**Your goal:**
Could you return each entry below exactly as written, minus any pictures?

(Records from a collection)
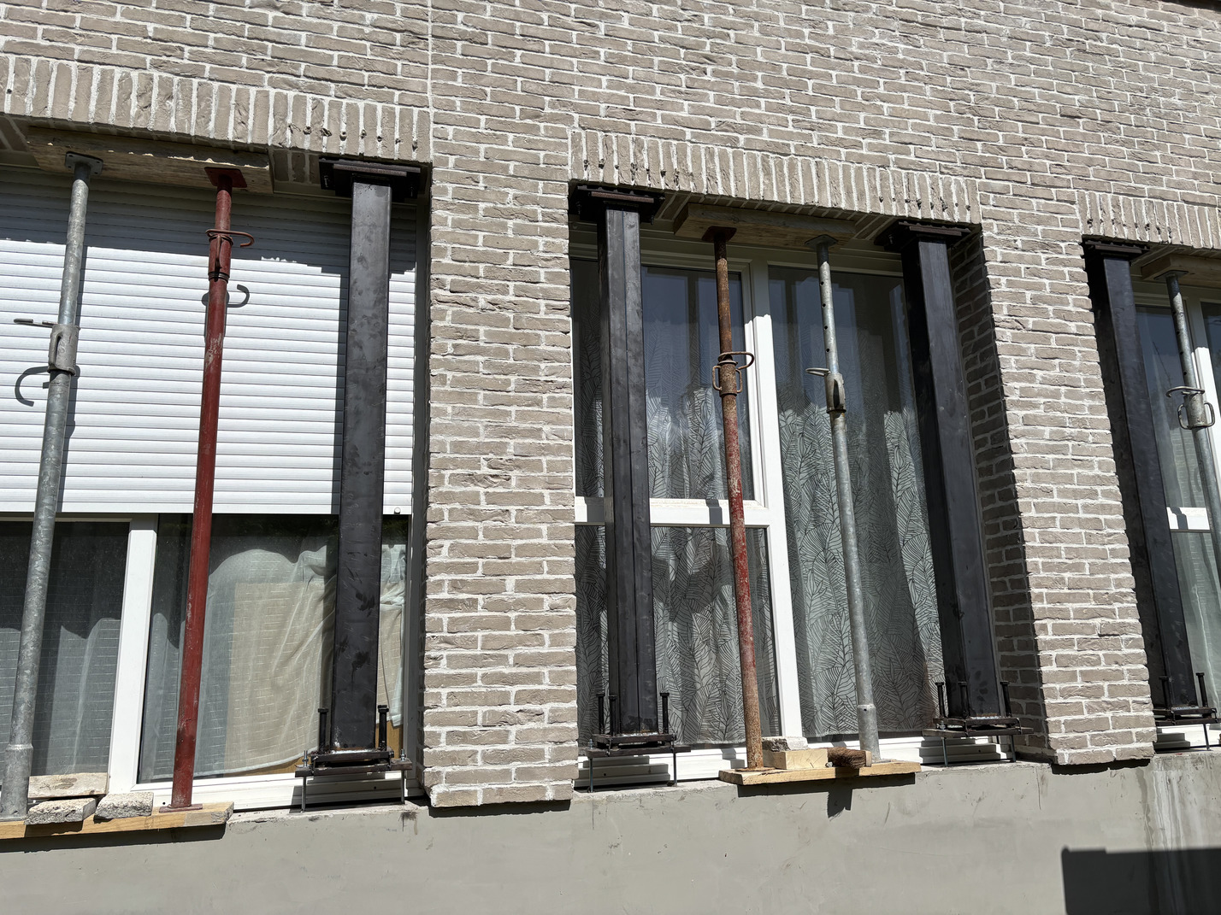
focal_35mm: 26
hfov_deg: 67.3
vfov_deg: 53.1
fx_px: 917
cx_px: 610
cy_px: 458
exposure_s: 1/6711
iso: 50
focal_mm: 5.96
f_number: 1.6
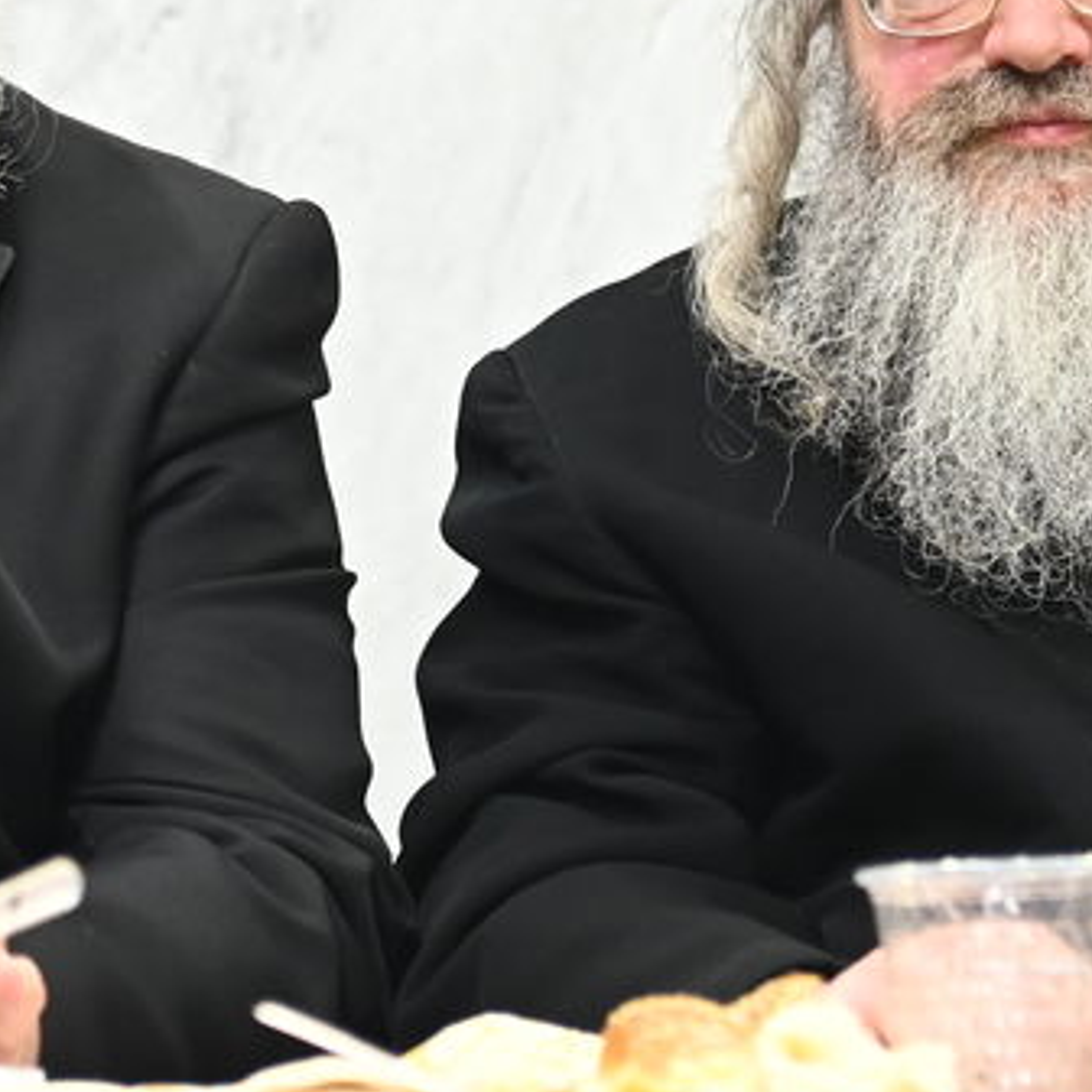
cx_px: -205
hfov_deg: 8.7
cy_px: -110
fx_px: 7067
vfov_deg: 8.8
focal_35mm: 198
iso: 1600
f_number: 3.5
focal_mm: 56
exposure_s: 1/160
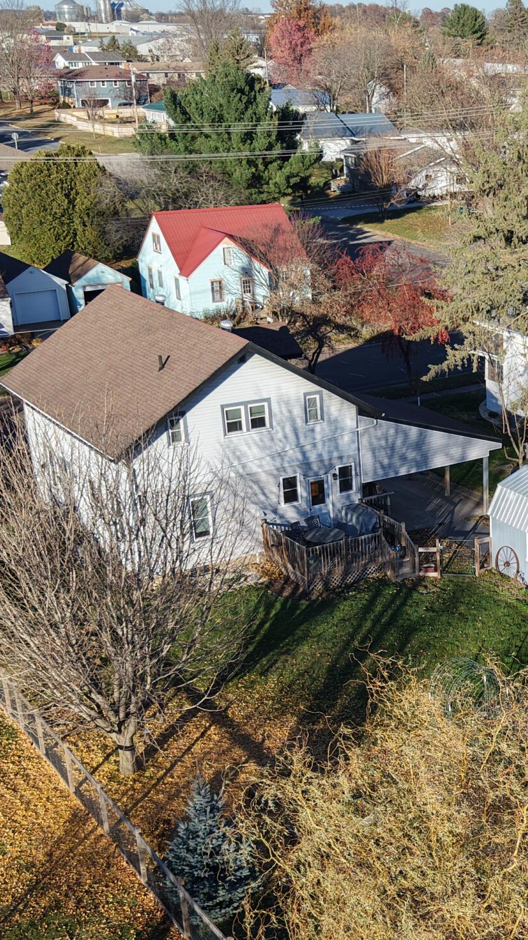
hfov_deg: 21.4
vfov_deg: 38.2
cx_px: 532
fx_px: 1344
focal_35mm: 54
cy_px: 594
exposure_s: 1/3200
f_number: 1.8
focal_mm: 8.67
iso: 250
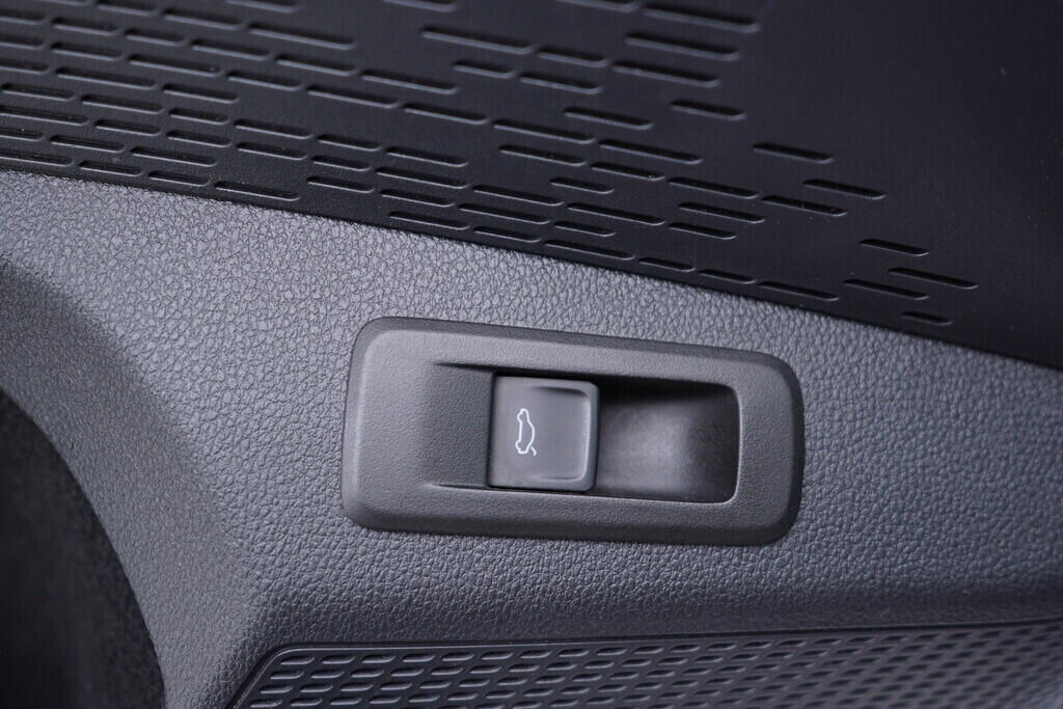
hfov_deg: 53.1
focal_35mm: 36
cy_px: 354
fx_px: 1063
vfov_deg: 36.9
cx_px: 532
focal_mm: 24
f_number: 2.8
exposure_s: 1/40
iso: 200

**Answer section:**
focal_35mm: 26
hfov_deg: 67.3
vfov_deg: 53.1
fx_px: 917
cx_px: 610
cy_px: 458
exposure_s: 1/6711
iso: 50
focal_mm: 5.96
f_number: 1.6
cx_px: -205
hfov_deg: 8.7
cy_px: -110
fx_px: 7067
vfov_deg: 8.8
focal_35mm: 198
iso: 1600
f_number: 3.5
focal_mm: 56
exposure_s: 1/160
hfov_deg: 21.4
vfov_deg: 38.2
cx_px: 532
fx_px: 1344
focal_35mm: 54
cy_px: 594
exposure_s: 1/3200
f_number: 1.8
focal_mm: 8.67
iso: 250
hfov_deg: 53.1
focal_35mm: 36
cy_px: 354
fx_px: 1063
vfov_deg: 36.9
cx_px: 532
focal_mm: 24
f_number: 2.8
exposure_s: 1/40
iso: 200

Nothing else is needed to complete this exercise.